►
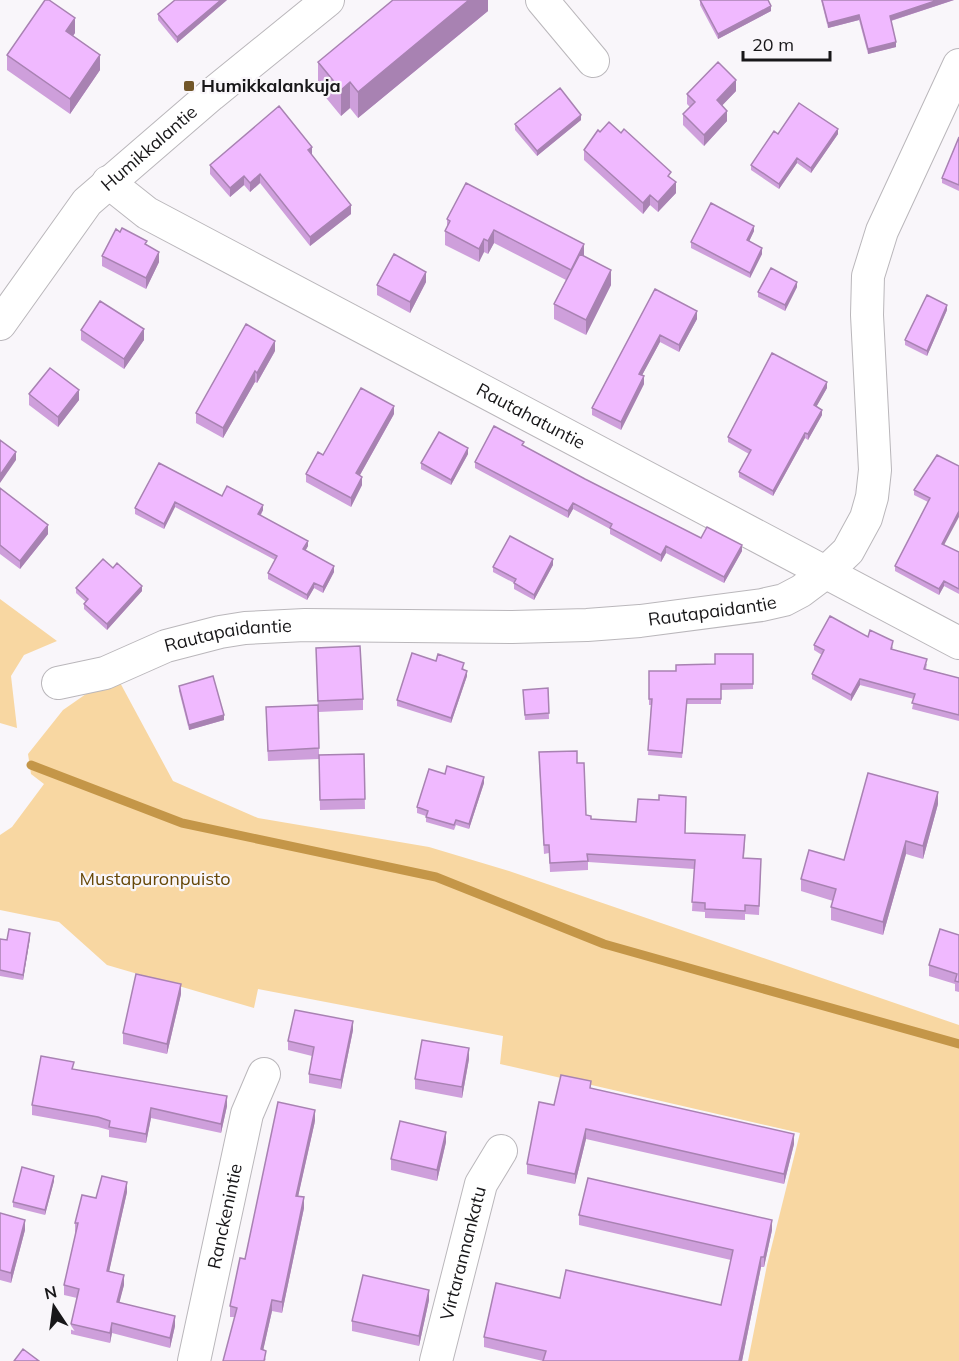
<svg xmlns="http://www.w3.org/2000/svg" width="959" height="1361" viewBox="0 0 959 1361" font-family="Mulish,sans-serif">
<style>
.green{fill:#f8d7a2}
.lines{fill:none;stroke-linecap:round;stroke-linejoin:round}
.stream{stroke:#c49648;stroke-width:9}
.minor-casing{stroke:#bab7bb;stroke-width:34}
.minor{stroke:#fff;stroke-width:32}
.wall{fill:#ce9fdb}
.shaded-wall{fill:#a882b2}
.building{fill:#f0b9ff;stroke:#a882b2;stroke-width:1.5}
.poi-dot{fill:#725729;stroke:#f9f6fa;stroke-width:2}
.labels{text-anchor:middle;stroke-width:4.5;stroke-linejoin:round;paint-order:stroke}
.poi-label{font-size:18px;font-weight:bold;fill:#181719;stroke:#f9f6fa;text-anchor:start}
.street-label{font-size:18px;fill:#181719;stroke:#f9f6fa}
.park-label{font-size:18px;fill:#674808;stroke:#f9f6fa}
</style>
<rect width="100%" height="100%" fill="#f9f6fa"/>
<!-- green -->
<path class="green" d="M0,599L57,641L24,655L11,676L17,728L0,723Z
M117,677L173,781L258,818L429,847L509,871L959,1025V1361H748L767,1265L800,1133L500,1064L503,1036L258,989L254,1008L107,965L59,922L0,910V835L12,827L44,784L31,774L28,754L63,710L86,694Z"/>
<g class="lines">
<!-- stream -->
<path class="stream" d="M31,765L182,823L436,877L604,944L959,1044"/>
<defs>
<g id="minor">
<path d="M542,0L593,61"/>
<path id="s1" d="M108,182L147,213L959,643"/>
<path id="s2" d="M0,324L87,202L211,95L328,0"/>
<path id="s3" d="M58,683L105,673L166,646L220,632L245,628L305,625L512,627L587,625L640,621L762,605L784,600L801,591L825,573L848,551L866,518L872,497L875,470L867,315L868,276L882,231L959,65"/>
<path id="s4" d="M194,1361L247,1114L264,1074"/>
<path id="s5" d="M436,1361L481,1184L501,1151"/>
</g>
</defs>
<!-- minor casing -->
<use href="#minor" class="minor-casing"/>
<!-- minor -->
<use href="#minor" class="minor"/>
</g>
<!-- wall -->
<path class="wall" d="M227,0L177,43L158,20V14Z
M488,0V11L358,118L350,108L341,116L318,88V62Z
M700,0L771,11L718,39L700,5Z
M821,0H954L891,21L896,47L868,54L859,20L828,28Z
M75,33L73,36L100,70L70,114L7,70V55Z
M736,91L722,105L727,121L704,146L683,125V114L690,107L687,104V94Z
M581,120L537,156L515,130V124Z
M600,132L671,178L676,193L658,212L650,205L643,214L584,160V150Z
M778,134H838L811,173L797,163L779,189L751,170V165Z
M959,137V191L942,183V178Z
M312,156L351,214L310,246L260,183L250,192L244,185L230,197L210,174V165Z
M466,183L584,256L611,285L586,335L554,319V304L566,280L494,243L488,254L484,252L479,262L445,245V231L447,227V219Z
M754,231L749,241L762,254L750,278L691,248V242Z
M147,246L159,262L146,289L102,266V256Z
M426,282L410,313L377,295V285Z
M797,287L785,311L758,297V292Z
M655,289L697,319L679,352L660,342L642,375L644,384L621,430L592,415V408Z
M947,310L927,356L905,345V340Z
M81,330L144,340L124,369L81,340Z
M275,351L257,383L255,382L223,438L196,423V413Z
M827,388L816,407L822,415L808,440L805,438L773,496L739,477V472L749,454L728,442V437Z
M29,394L79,400L58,427L29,405Z
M394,414L360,475L362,485L351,507L306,482V474L323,455Z
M524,446L585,479L701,538L742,551L724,583L666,553L661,562L610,534V529L573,509L568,518L475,468V462Z
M468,454L451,485L421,469V463Z
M937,455L944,545L959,552V594L944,586L939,595L895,571V566L928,502L914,495V490Z
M159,463L222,496L263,510L261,515L308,546L305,551L334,572L323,593L314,588L307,600L268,579V573L275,560L175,507L164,529L135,514V508Z
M0,488L48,534L20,569L0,554Z
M553,565L534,600L514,589V583L493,572V567Z
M113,568L142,591L107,630L84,609V604L86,602L76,593V588Z
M868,637L893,647L892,649L927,664L926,669L959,678V721L912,709L914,699L860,685L851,701L812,679V674L822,655L814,650V645Z
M316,648L363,699V710L318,712Z
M753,654V689L721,690V704H687L682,758L648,755L651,705H649V671H676L715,664Z
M436,661L464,668L463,670L467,676L451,723L397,706V700Z
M179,686L224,720L189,730L179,691Z
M548,688L549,719L525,720L523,690Z
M266,718L319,748V755L364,754L365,809L320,810L319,759L268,761Z
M539,761L577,763L586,815L591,819L685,833L745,843L744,858L761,867L759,915L745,914V920L705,918V912L692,911L694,869L588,862V870L550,872L549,853L544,854Z
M445,774L484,783L469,829L456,825L454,830L426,822V816L417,813V807Z
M938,804L923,859L906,854L883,935L831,920V907L833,901L801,891V879L844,860Z
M959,935V992L955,991V984L929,976V965Z
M30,938L23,980L0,976V939L7,940Z
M181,994L167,1054L123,1044V1033Z
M353,1030L341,1089L309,1083V1074L312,1056L288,1050V1041Z
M469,1059L462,1098L415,1089V1079Z
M74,1069L227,1106L221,1133L151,1118L146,1143L109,1137V1130L98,1127L32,1115V1105Z
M591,1088L794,1144L784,1184L586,1139L575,1184L527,1174V1164Z
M315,1121L298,1196L304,1208L282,1313L272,1311L263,1350L266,1361L234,1317H230V1306L245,1259Z
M446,1142L437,1181L391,1170V1159Z
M54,1181L45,1215L13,1207V1202Z
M127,1192L109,1271L124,1285L119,1302L175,1326L170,1348L112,1333L110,1343L71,1334V1324L77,1298L64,1295V1285L76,1233L75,1232V1223L96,1198Z
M0,1213L25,1230L11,1283L0,1280Z
M579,1215L772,1230L764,1267H761L742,1361H543L484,1347V1337L560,1298L721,1305L731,1260L579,1225Z
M429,1300L419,1346L352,1331V1321Z"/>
<!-- shaded-wall -->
<path class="shaded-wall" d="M221,0H227L177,43V37Z
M469,0H488V11L358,118V92Z
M938,0H954L890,21V16Z
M771,6V11L718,39V34Z
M859,15V20L828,28V23Z
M75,18V33L66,46V31Z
M896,42V47L868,54V49Z
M100,55V70L70,114V99Z
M736,80V91L717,111V100Z
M350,82V108L341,116V90Z
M727,111V121L704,146V135Z
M581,115V120L537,156V151Z
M838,129V134L811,173V168Z
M312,147V155L308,150Z
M797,158V163L779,189V184Z
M260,174V183L250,192V183Z
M244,176V185L230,197V188Z
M676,182V193L658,212V202Z
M650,195V205L643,214V203Z
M351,205V214L310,246V237Z
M754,226V231L747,246V240Z
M494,230V243L488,254V241Z
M484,239V252L479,262V249Z
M584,244V258L571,270Z
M762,248V254L750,278V273Z
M159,252V262L146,289V278Z
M611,270V285L586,335V320Z
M426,272V282L410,313V302Z
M797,282V287L785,311V305Z
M947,305V310L927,356V351Z
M697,311V319L679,352V345Z
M144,329V340L124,369V359Z
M660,335V342L639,381V374Z
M275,341V351L257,383V373Z
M255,371V382L223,438V428Z
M644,376V384L621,430V422Z
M827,382V388L814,411V405Z
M79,390V400L58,427V417Z
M394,406V414L356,482V473Z
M822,410V415L808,440V434Z
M805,433V438L773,496V491Z
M468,448V454L451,485V480Z
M16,452V460L0,483V475Z
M362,477V485L351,507V498Z
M175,502V507L164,529V524Z
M573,503V509L568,518V511Z
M263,505V510L258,519V514Z
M959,511V517L942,549V544Z
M48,525V534L20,569V561Z
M308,541V546L303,555V549Z
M742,545V551L724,583V577Z
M666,546V553L661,562V555Z
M553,559V565L534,600V595Z
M334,566V572L323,593V587Z
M944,581V586L939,595V589Z
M314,583V588L307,600V595Z
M142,586V591L107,630V624Z
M467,671V676L451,723V718Z
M860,679V685L851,701V695Z
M224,715V720L189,730V725Z
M484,777V783L469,829V824Z
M938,792V804L923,859V846Z
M906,841V854L883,935V922Z
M30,933V938L23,980V975Z
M181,984V994L167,1054V1044Z
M353,1021V1030L341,1089V1080Z
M469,1048V1059L462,1098V1087Z
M227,1096V1106L221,1133V1124Z
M151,1108V1118L146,1143V1134Z
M315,1110V1121L296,1206V1196Z
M586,1129V1139L575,1184V1174Z
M446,1132V1142L437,1181V1170Z
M794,1134V1144L784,1184V1174Z
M54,1176V1181L45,1215V1210Z
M127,1182V1192L107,1281V1271Z
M304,1197V1208L282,1313V1302Z
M25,1220V1230L11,1283V1273Z
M772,1220V1230L764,1267V1257Z
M761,1257V1267L742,1361H739Z
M124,1275V1285L117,1312V1302Z
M429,1290V1300L419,1346V1336Z
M272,1300V1311L261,1360V1349Z
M175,1316V1326L170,1348V1338Z
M112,1323V1333L110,1343V1333Z"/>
<!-- building -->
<path class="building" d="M45,0H49L75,18L66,31L100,55L70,99L7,55Z
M175,0H221L177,37L158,14Z
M393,0H469L358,92L350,82L341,90L318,62Z
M700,0H768L771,6L718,34Z
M822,0H938L890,16L896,42L868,49L859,15L828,23Z
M718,62L736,80L717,100L727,111L704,135L683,114L695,102L687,94Z
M560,88L581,115L537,151L515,124Z
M799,103L838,129L811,168L797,158L779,184L751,165L774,131L778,134Z
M279,106L312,147L308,150L351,205L310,237L260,174L250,183L244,176L230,188L210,165Z
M609,122L621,133L624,129L671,172L668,176L676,182L658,202L650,195L643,203L584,150L598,130L600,132Z
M959,137V185L942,178Z
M466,183L584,244L571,270L494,230L488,241L484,239L479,249L445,231L450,221L447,219Z
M711,203L754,226L747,240L762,248L750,273L691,242Z
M122,228L147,241L145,244L159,252L146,278L102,256L116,229L120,232Z
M394,254L426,272L410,302L377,285Z
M580,254L611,270L586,320L554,304Z
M771,268L797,282L785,305L758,292Z
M655,289L697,311L679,345L660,335L639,374L644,376L621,422L592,408Z
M927,295L947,305L927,351L905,340Z
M100,301L144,329L124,359L81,330Z
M246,324L275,341L257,373L255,371L223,428L196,413Z
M772,353L827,382L814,405L822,410L808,434L805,433L773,491L739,472L751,450L728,437Z
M50,368L79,390L58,417L29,394Z
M361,388L394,406L356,473L362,477L351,498L306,474L318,452L323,455Z
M494,426L524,442L522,445L585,479L701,538L707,527L742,545L724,577L666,546L661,555L610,528L612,524L573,503L568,511L475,462Z
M439,432L468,448L451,480L421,463Z
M0,440L16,452L0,475Z
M937,455L959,466V511L942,544L959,552V589L944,581L939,589L895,566L930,498L914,490Z
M159,463L222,496L227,486L263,505L258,514L308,541L303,549L334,566L323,587L314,583L307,595L268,573L277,556L175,502L164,524L135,508Z
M0,488L48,525L20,561L0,545Z
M510,536L553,559L534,595L514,583L516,579L493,567Z
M103,559L113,568L117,563L142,586L107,624L84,604L88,599L76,588Z
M830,616L868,637L870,630L893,641L891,649L927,659L924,669L959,678V715L912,703L915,694L860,679L851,695L812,674L824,650L814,645Z
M360,646L363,699L318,701L316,648Z
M412,653L436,661L438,654L464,663L462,669L467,671L451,718L397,700Z
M715,654H753V684H721V699H687L682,753L648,750L652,699H649V671H676V665L715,664Z
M213,676L224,715L189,725L179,686Z
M548,688L549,713L525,715L523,690Z
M318,705L319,748L268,751L266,707Z
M577,751V763H584L586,815L591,816V819L636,822L638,799L659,800V795L686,797L685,833L745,835L743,858L761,859L759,906L745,905V911L705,909V903L692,902L695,860L587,854L588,861L550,863L549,845H544L539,752Z
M364,754L365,799L320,800L319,755Z
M447,766L484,777L469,824L456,820L454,825L426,817L428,811L417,807L429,769L445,774Z
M868,773L938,792L923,846L906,841L883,922L831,907L836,889L801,879L809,850L844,860Z
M9,929L30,933L23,975L0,970V939L7,940Z
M940,929L959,935V982L955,981L957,974L929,965Z
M136,974L181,984L167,1044L123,1033Z
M295,1010L353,1021L341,1080L309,1074L314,1047L288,1041Z
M422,1040L469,1048L462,1087L415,1079Z
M41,1056L74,1062L72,1069L227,1096L221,1124L151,1108L146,1134L109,1127L110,1121L98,1117L32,1105Z
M561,1075L591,1081L590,1088L794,1134L784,1174L586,1129L575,1174L527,1164L539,1102L554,1105Z
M278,1102L315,1110L296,1196L304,1197L282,1302L272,1300L261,1349L266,1351L264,1361H223L237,1308L230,1306L240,1258L245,1259Z
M400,1121L446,1132L437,1170L391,1159Z
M22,1167L54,1176L45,1210L13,1202Z
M102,1176L127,1182L107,1271L124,1275L117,1302L175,1316L170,1338L112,1323L110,1333L71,1324L79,1289L64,1285L78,1223H75L82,1195L96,1198Z
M588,1178L772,1220L764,1257H761L739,1361H543L546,1351L484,1337L496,1283L560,1298L566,1270L721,1305L733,1250L579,1215Z
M0,1213L25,1220L11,1273L0,1270Z
M363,1275L429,1290L419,1336L352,1321Z
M23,1349L39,1361H14Z"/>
<!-- markers -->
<rect class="poi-dot" x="183" y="80" width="12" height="12" rx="3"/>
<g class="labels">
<!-- poi labels -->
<g class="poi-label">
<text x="201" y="92">Humikkalankuja</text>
</g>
<!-- street labels -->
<g class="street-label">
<text dy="6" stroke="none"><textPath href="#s2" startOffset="232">Humikkalantie</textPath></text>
<text dy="6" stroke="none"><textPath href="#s1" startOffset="484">Rautahatuntie</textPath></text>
<text dy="6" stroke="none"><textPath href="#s3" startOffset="664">Rautapaidantie</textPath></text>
<text dy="6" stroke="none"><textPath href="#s3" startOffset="178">Rautapaidantie</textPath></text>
<text dy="6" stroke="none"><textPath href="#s4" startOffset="148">Ranckenintie</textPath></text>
<text dy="6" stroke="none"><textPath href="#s5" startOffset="111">Virtarannankatu</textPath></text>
</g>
<!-- park labels -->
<g class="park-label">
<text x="155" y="885">Mustapuronpuisto</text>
</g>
</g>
<!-- north arrow -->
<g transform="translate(54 1307) rotate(347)" stroke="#f9f6fa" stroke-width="4.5" paint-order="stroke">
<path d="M0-4.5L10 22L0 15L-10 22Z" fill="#181719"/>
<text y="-9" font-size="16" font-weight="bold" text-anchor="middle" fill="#181719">N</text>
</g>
<!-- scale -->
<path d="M743 51v9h87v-9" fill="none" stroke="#181719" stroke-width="3"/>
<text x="752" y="51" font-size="18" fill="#181719" stroke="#f9f6fa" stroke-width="4.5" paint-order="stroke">20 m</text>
</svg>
◄
- Problem -
An exact, complete copy of the lines above from the one with "M16,452V460L0,483V475Z" through the one with "M50,368L79,390L58,417L29,394Z" is the whole answer.

- Response below -
M16,452V460L0,483V475Z
M362,477V485L351,507V498Z
M175,502V507L164,529V524Z
M573,503V509L568,518V511Z
M263,505V510L258,519V514Z
M959,511V517L942,549V544Z
M48,525V534L20,569V561Z
M308,541V546L303,555V549Z
M742,545V551L724,583V577Z
M666,546V553L661,562V555Z
M553,559V565L534,600V595Z
M334,566V572L323,593V587Z
M944,581V586L939,595V589Z
M314,583V588L307,600V595Z
M142,586V591L107,630V624Z
M467,671V676L451,723V718Z
M860,679V685L851,701V695Z
M224,715V720L189,730V725Z
M484,777V783L469,829V824Z
M938,792V804L923,859V846Z
M906,841V854L883,935V922Z
M30,933V938L23,980V975Z
M181,984V994L167,1054V1044Z
M353,1021V1030L341,1089V1080Z
M469,1048V1059L462,1098V1087Z
M227,1096V1106L221,1133V1124Z
M151,1108V1118L146,1143V1134Z
M315,1110V1121L296,1206V1196Z
M586,1129V1139L575,1184V1174Z
M446,1132V1142L437,1181V1170Z
M794,1134V1144L784,1184V1174Z
M54,1176V1181L45,1215V1210Z
M127,1182V1192L107,1281V1271Z
M304,1197V1208L282,1313V1302Z
M25,1220V1230L11,1283V1273Z
M772,1220V1230L764,1267V1257Z
M761,1257V1267L742,1361H739Z
M124,1275V1285L117,1312V1302Z
M429,1290V1300L419,1346V1336Z
M272,1300V1311L261,1360V1349Z
M175,1316V1326L170,1348V1338Z
M112,1323V1333L110,1343V1333Z"/>
<!-- building -->
<path class="building" d="M45,0H49L75,18L66,31L100,55L70,99L7,55Z
M175,0H221L177,37L158,14Z
M393,0H469L358,92L350,82L341,90L318,62Z
M700,0H768L771,6L718,34Z
M822,0H938L890,16L896,42L868,49L859,15L828,23Z
M718,62L736,80L717,100L727,111L704,135L683,114L695,102L687,94Z
M560,88L581,115L537,151L515,124Z
M799,103L838,129L811,168L797,158L779,184L751,165L774,131L778,134Z
M279,106L312,147L308,150L351,205L310,237L260,174L250,183L244,176L230,188L210,165Z
M609,122L621,133L624,129L671,172L668,176L676,182L658,202L650,195L643,203L584,150L598,130L600,132Z
M959,137V185L942,178Z
M466,183L584,244L571,270L494,230L488,241L484,239L479,249L445,231L450,221L447,219Z
M711,203L754,226L747,240L762,248L750,273L691,242Z
M122,228L147,241L145,244L159,252L146,278L102,256L116,229L120,232Z
M394,254L426,272L410,302L377,285Z
M580,254L611,270L586,320L554,304Z
M771,268L797,282L785,305L758,292Z
M655,289L697,311L679,345L660,335L639,374L644,376L621,422L592,408Z
M927,295L947,305L927,351L905,340Z
M100,301L144,329L124,359L81,330Z
M246,324L275,341L257,373L255,371L223,428L196,413Z
M772,353L827,382L814,405L822,410L808,434L805,433L773,491L739,472L751,450L728,437Z
M50,368L79,390L58,417L29,394Z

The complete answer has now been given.